Mike: Right now what we have … there’s another part to it and you picked it up in your story just like we had, just like Ed has so many times. Every time Ed talks about this story, the idea of, “Well, I left Bain Capital in 1999.” When you follow these stories that you’re talking about, clearly, he didn’t. He was making money. He was listing himself as a CEO. He was saying he was the sole shareholder for three years after 1999. Now, as we’ve said so many times, he was either lying to the Feds with his SEC 10K, which is fraud. People go to prison for that Mitt.
Mike: Mr. Mitt, if you’re listening or any of your pals are listening, people go to prison for that. He was either lying there or he’s lying to the American public right now because he’s so embarrassed about stories like the one you’re telling where he goes into a company like CRC. Tell us the CRC massive debt story so we can understand how he takes money from all of us and puts it in his pocket.
Richard: CRC is a horror story because there you’re talking about an organization that was supposed to be, among other things, treating kids. You’re talking about leveraging a lot of money for the treatment of kids with problems. Horrible things happened because they were really trying to leverage as much money out of it as they could.
Mike: By the way, I can’t even count the number of times they’ve been sued. CRCs been sued …
Richard: They’ve been sued over and over again for torturing kids. I mean, the details are horrifying.
Mike: Yes, they are.
Richard: Kids forced to wear clothes soaked in their own urine as punishment because they weren’t allowed to change their clothes or go to the bathroom, and just torture and graphic … children 14, 15-years-old committing suicide and this company going out and convincing parents that they could solve their son’s or daughter’s problem.
Mike: R.J., Mitt knows exactly what goes on there. He knows about the lawsuits. Even though the lawsuits have been hidden from the public, they’ve been hidden, literally. You have … the lawyers that settle the cases are not allowed to talk about it. The judges seal the records to where we don’t see but we know what’s happened. They’ve leveraged the company. They’ve de-staffed, understaffed, undertrained, they’ve put any bumpkin in there that’ll fill a warm body and they have them taking care of kids that are in such critical, emotional … having such critically, emotional problems that the kids are committing suicide. They’re doing the things that you’re talking about right now, right as we speak. CRC is alive and well, isn’t it?

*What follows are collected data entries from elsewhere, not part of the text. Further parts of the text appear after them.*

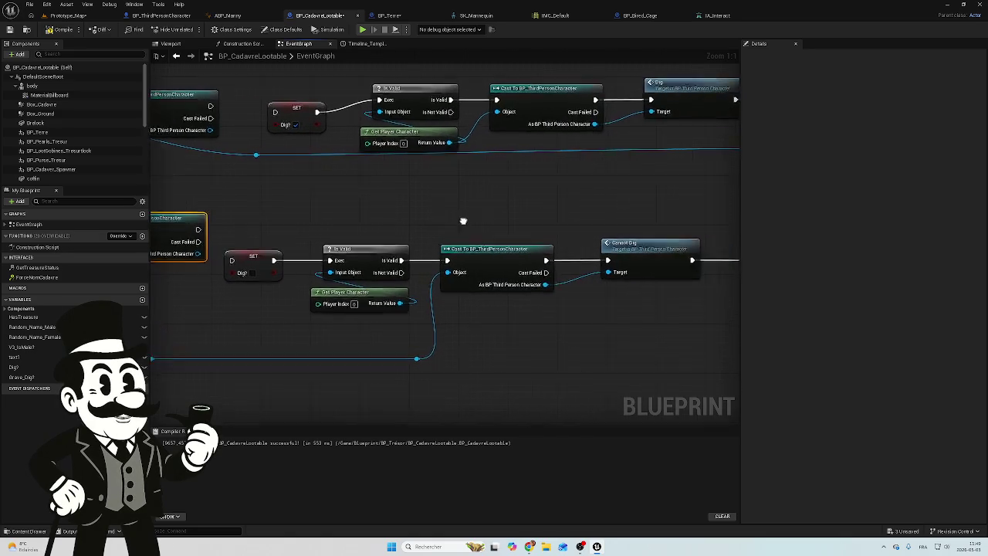
{"action": "scroll", "coordinate": [478, 165], "scroll_direction": "down", "scroll_amount": 2}
Step: Delete the two redundant later cast nodes and the Dig and Cannot Dig nodes
{"action": "mouse_move", "coordinate": [467, 104]}
{"action": "left_mouse_down"}
{"action": "mouse_move", "coordinate": [599, 286]}
{"action": "mouse_move", "coordinate": [563, 308]}
{"action": "mouse_move", "coordinate": [465, 293]}
{"action": "left_mouse_up"}
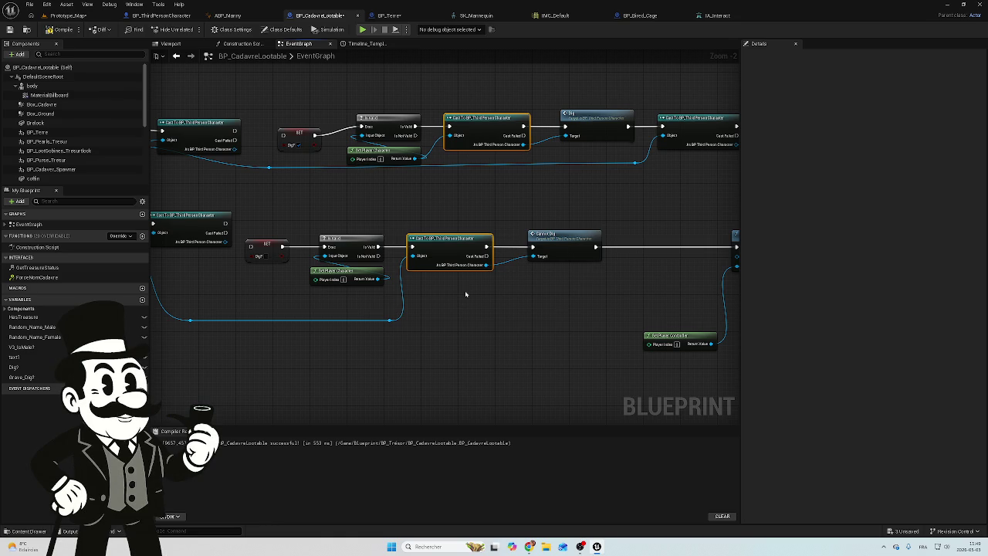
{"action": "key", "text": "Delete"}
{"action": "left_click_drag", "start_coordinate": [578, 163], "coordinate": [570, 258]}
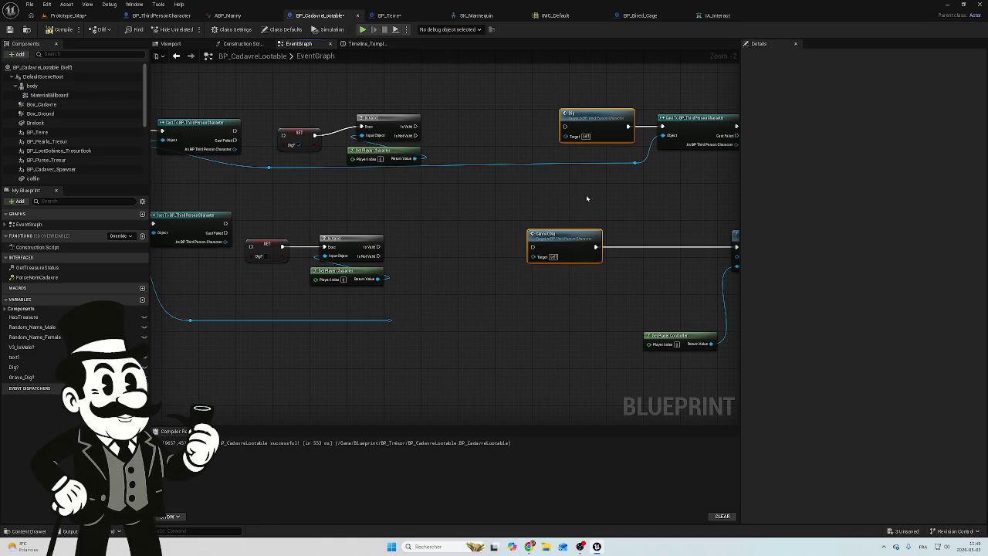
{"action": "mouse_move", "coordinate": [580, 120]}
{"action": "left_mouse_down"}
{"action": "mouse_move", "coordinate": [513, 112]}
{"action": "mouse_move", "coordinate": [511, 103]}
{"action": "mouse_move", "coordinate": [487, 319]}
{"action": "left_mouse_up"}
{"action": "key", "text": "Delete"}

Richard: Yes. It was put ….
Mike: I don’t know if it’s well. It’s alive.
Richard: They’ll hire some minimum wage, untrained person. There was a case where they didn’t see the warning signs of impending death in a teenager because they were just minimum wage kids themselves. Then that child died. Again, settled out … details not available. It’s a horror story. They’ll do what they have to do to make a buRichard: ck, to cut corners because that’s the system they represent.
Mike: R.J. Eskow, great work. I mean great work.
Richard: Thanks, man.
Mike: I’m just really impressed with this story because I see it firsthand. We handle Whistleblower cases. We handle people who tell these stories. They call our offices from all over the country. They tell us these stories. You know what? Your story nailed it. Your story is one of the most accurate … it just unfolds exactly like the stories we’re told all the time, mostly from the healthcare industry where these ‘whistleblowers’ come forth and they say, “Look, this is a company that’s stealing from the government and so … very important. Keep this work up, okay?